# Injection ? for sirloin tip roast



## tntxajun (Sep 8, 2009)

Have never injected a sirloin tip but was curious if anyone has and what did ya use? Would appreciate some inspiration for something different with the objective being some knock out sandwiches. Will thin slice after foiling and resting at 135F. Have tried injecting beef before but it had flavor pockets instead of infusing throughout the roast. Was hoping to gain something more uniform if possible.

TIA,
Jack~


----------



## pineywoods (Sep 8, 2009)

I did injected one with cajun injector brand garlic and herb but just got pockets of flavor and I injected it the day before


----------



## mballi3011 (Sep 8, 2009)

I have never injected but if you and piney did and you guys got the same results I think that I won't inject one. To me that beef in too dense a meat for the injection to move though out the meat tissue.


----------



## tntxajun (Sep 8, 2009)

I too felt that it might be too dense to infuse and just leave flavor pockets.
My thought is to either make it Italian style or Southwestern.
thanks for the replies and input.

Jack~


----------



## bigsteve (Sep 8, 2009)

Although I've done it myself, you shouldn't inject raw meat that you're only taking to 135*. You run the risk of pushing microbes into the meat, and 135 isn't enough to Pasteurize them.

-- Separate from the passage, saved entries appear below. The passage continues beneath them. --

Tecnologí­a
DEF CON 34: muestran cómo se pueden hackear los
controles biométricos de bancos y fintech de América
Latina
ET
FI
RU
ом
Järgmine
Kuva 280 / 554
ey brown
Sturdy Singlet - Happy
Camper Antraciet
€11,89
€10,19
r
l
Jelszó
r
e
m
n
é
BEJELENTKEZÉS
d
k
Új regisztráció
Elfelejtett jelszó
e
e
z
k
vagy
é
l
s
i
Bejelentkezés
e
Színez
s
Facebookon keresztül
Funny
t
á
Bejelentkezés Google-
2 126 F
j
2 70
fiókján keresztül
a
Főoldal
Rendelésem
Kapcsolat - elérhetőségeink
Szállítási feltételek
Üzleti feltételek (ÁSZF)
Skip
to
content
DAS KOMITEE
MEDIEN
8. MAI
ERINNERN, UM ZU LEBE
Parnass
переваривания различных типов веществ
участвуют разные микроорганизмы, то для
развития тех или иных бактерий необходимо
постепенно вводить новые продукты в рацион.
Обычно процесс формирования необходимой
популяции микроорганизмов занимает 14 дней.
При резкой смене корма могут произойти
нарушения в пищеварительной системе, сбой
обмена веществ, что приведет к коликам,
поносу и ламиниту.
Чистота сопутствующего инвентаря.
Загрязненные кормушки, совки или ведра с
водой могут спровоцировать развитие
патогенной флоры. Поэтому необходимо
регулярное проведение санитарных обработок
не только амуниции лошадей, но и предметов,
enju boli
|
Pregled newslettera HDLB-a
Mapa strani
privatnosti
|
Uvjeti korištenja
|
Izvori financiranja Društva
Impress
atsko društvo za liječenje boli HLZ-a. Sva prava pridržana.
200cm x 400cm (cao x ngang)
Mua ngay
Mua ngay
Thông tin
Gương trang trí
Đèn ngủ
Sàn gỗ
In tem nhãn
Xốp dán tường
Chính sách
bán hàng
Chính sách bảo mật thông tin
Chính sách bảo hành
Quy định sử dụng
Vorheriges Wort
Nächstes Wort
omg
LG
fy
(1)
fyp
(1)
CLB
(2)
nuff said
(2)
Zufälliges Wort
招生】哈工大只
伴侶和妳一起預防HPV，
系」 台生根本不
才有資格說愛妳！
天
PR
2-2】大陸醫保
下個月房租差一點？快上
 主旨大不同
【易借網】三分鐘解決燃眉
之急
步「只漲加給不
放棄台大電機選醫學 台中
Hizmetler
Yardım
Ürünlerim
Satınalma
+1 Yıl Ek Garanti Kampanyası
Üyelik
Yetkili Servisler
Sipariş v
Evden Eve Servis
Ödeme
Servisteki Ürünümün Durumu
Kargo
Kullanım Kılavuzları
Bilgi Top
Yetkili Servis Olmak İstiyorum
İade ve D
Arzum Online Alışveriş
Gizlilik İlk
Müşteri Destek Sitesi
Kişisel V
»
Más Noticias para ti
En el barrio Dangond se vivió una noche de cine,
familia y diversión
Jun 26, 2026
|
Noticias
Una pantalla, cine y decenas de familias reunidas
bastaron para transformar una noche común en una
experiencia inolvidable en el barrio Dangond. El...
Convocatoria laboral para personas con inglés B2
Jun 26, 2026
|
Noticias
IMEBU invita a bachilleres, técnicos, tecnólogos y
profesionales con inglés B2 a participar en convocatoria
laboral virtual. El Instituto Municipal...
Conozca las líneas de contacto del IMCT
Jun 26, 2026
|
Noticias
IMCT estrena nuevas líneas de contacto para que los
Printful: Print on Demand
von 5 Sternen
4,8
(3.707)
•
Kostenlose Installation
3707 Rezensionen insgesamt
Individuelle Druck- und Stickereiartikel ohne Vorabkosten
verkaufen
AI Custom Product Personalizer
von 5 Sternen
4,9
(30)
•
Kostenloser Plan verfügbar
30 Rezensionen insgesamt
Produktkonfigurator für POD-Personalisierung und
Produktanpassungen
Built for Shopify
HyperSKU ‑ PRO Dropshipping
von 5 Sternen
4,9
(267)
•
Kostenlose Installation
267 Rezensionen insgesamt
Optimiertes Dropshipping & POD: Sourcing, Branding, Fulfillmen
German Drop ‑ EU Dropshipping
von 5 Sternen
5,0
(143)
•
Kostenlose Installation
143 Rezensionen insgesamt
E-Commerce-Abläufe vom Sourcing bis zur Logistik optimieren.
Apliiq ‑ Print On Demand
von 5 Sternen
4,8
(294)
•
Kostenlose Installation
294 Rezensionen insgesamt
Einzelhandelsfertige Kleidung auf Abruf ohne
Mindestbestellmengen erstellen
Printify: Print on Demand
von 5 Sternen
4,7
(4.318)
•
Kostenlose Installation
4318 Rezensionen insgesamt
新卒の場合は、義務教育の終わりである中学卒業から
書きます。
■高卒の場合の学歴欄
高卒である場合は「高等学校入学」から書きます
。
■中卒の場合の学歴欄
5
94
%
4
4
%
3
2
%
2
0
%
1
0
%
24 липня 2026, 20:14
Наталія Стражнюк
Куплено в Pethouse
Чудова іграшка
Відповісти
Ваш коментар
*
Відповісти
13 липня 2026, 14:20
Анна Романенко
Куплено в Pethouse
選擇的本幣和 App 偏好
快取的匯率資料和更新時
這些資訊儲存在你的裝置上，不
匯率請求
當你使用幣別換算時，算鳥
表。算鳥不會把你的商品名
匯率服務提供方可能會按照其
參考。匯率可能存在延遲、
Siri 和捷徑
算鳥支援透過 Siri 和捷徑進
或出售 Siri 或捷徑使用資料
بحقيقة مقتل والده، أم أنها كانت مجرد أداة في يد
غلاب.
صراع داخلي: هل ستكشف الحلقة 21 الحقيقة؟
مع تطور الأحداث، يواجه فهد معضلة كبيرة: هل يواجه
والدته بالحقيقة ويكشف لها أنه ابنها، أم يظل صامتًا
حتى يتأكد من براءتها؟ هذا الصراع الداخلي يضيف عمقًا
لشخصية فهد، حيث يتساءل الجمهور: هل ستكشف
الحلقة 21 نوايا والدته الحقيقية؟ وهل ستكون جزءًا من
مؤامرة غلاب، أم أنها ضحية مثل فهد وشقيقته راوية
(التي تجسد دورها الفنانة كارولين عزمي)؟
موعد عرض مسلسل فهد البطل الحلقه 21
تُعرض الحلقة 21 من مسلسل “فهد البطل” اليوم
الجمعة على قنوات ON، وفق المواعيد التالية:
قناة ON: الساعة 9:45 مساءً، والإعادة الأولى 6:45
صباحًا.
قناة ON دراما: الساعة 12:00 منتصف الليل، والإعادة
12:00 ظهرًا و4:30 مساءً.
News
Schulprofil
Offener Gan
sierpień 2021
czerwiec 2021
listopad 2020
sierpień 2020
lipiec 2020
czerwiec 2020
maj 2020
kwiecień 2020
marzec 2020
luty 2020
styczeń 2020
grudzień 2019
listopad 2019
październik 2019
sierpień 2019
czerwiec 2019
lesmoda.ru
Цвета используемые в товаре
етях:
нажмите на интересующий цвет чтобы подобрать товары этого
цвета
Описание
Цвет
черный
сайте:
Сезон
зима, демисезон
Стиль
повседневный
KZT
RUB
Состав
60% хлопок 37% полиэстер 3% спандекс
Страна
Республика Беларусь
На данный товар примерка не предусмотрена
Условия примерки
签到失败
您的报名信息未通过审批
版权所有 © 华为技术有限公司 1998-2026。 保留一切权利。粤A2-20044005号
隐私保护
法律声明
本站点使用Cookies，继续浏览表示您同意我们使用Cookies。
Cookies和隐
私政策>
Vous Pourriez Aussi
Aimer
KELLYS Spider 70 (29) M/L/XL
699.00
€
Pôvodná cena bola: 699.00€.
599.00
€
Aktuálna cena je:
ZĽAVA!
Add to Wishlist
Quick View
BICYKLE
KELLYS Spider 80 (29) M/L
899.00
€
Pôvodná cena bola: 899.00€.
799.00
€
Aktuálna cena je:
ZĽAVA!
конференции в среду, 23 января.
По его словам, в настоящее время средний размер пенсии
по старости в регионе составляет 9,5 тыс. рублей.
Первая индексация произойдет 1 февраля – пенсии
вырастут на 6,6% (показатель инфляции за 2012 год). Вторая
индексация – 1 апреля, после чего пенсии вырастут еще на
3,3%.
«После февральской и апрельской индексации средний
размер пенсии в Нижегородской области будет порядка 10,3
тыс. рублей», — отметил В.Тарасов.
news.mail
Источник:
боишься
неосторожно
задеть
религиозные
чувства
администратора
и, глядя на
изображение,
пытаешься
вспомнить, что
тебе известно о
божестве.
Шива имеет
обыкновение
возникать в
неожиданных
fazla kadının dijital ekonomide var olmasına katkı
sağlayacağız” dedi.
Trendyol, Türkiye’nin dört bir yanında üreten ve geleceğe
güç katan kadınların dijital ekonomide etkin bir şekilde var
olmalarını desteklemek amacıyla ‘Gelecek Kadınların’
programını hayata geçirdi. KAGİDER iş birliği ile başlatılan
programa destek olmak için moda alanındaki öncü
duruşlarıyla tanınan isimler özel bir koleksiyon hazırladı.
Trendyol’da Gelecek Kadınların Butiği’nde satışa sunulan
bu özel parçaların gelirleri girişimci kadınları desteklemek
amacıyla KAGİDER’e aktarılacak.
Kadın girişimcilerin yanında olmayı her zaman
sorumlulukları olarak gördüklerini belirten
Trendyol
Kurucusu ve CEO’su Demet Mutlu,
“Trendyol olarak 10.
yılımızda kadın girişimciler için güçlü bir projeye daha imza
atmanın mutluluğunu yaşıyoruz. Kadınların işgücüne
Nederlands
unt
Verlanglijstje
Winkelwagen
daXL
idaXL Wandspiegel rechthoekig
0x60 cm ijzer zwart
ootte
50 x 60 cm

This has been a public service announcement from your neighborhood Q-guy.


----------



## pineywoods (Sep 8, 2009)

Personally I take mine to 140 then foil and rest them


----------



## shooterrick (Sep 8, 2009)

Well if ya foil at 140-145 you will still get a 10-15 degree temp climb before it goes the other way.  I inject all my beef with 1 cup beef broth from a can mixed with my rub at about 2 tbs per rate.  Lots of compliments on my briskets and such and in fact I inject everything but ribs.


----------



## tntxajun (Sep 8, 2009)

I double wrap in HD foil @135-137 and the carry over temp swings it to almost 145-48 after sitting in a turned off pre-heated oven.
I am most cautious to be above 140. Was seeing if any one was successful
with injecting this cut of roast.

Thank you for your reply,

Jack~


----------